What right do we have to deny them that choice? We might point out that given the reality of climate change, the choice is suicidal—it’s not possible for everyone to live like Americans. But this doesn’t stop developing countries from trying. India’s carbon emissions increased by 6.3 percent in 2018. A few weeks ago I discussed this with a couple Indians who support the Modi government, and they made the understandable point that India faces crippling poverty today, poverty it can erase with economic development. They say they’ll worry about the environment later. Can we blame them for feeling that way?

Yet at the same time, we are socialists and that means we’re meant to care about American workers. Our workers face job loss, wage stagnation, and austerity if we trade with countries without making any provision for the race to the bottom on wages, taxes, and regulations. Eventually, they face the consequences of climate change too. If we won’t defend them from these forces, why should we expect them to support us? And what good is a socialist movement that doesn’t care enough about its workers to defend them?

This is what the right wants—a false binary choice between helping poor people in developing countries and defending poor and working people at home. It wants to frame trade as a dichotomy between free trade policies that lift poor countries out of poverty while making consumer goods cheap for us and protectionist policies that defend American jobs while keeping poor countries poor and expensive goods expensive. The right wants to use your compassion for postcolonial peoples to make you stab your neighbors in the back. And before too long, it won’t just be your neighbors who suffer—you too will end up afflicted with the consequences of austerity, poor quality products, and chronic under-investment in infrastructure and productivity. It’s already happening. Look around you.

So what is to be done? We don’t have to accept this false choice. We can trade with other countries on terms that protect our workers and force other states to treat their workers better than we treated ours in the 19th century. Rich states should demand, as a condition of trade agreements, adjustments in wages, taxes, and regulations to reduce or eliminate disparities in the treatment of rich workers and poor workers. It’s one thing if we import stuff from a foreign state because that state has real productive advantages in making the stuff. It’s quite another if we’re importing stuff from a foreign state because that state is treating its workers like meat.

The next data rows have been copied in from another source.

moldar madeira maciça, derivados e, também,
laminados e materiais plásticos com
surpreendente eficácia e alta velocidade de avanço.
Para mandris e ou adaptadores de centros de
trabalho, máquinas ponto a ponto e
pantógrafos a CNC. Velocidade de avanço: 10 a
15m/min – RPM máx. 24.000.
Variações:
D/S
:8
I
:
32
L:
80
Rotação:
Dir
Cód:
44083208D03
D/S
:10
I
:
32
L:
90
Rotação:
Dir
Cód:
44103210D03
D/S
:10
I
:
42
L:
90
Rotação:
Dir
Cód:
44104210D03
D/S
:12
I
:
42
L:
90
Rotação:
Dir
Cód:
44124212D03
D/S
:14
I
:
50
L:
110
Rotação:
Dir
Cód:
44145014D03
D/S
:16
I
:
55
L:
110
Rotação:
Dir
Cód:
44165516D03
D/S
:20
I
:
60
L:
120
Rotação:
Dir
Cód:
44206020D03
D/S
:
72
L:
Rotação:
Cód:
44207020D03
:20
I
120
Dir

Right now, free trade agreements are being used to run down workers in rich states while giving workers in poor states far too little compensation for far too much hardship. The USA and the EU command access to gigantic consumer markets, and they have a lot of leverage over governments in developing countries. Instead of using that leverage to push these governments to offer up their workers on a platter for transnational corporations to devour at their leisure, we ought to use our leverage to secure workers around the world fairer deals. Beyond this, we ought to demand that developing states take action to ensure they fight poverty in a clean, sustainable way—and supply them with the investment and extra help, where necessary, to do this.

This is what a socialist trade policy looks like—not unadulterated protectionism, but trade deals that put workers first by creating strong international minimum standards on wages, taxes, and regulations. This must be led by the USA and EU, because only they command enough market share to successfully push governments in poor countries to adopt more humane and sustainable models of development.

Joe Biden has made his position clear—he supported trade deals that exacerbated these problems, making life more difficult for workers in both rich and poor countries. A Biden administration will never use American power to create a fairer world for workers. Instead, he’ll use it the same way American presidents have used it for decades—to help American companies get rich off the backs of everybody, both at home and abroad. In the hands of a socialist administration, this could all be turned around, and the same power we’ve been using to immiserate the workers of the world could instead be used to empower them. That’s why trade matters, and that’s why Bernie Sanders is talking about it. Will we listen?